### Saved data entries
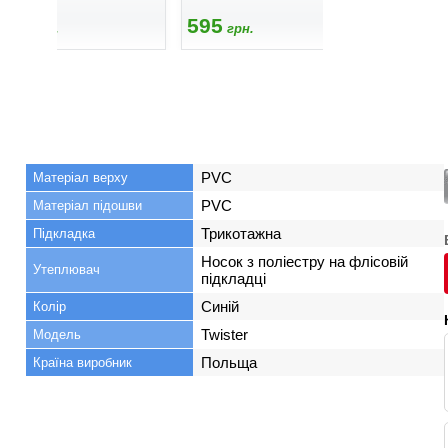
595
595
545
грн.
грн.
грн
PVC
Матеріал верху
PVC
Матеріал підошви
Трикотажна
Підкладка
Носок з поліестру на флісовій
Утеплювач
підкладці
Синій
Колір
Twister
Модель
Польща
Країна виробник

### What the task asks
Please set down every record above exactly as it appears, leaving out the pictures.

### Worked solution
595
595
545
грн.
грн.
грн
PVC
Матеріал верху
PVC
Матеріал підошви
Трикотажна
Підкладка
Носок з поліестру на флісовій
Утеплювач
підкладці
Синій
Колір
Twister
Модель
Польща
Країна виробник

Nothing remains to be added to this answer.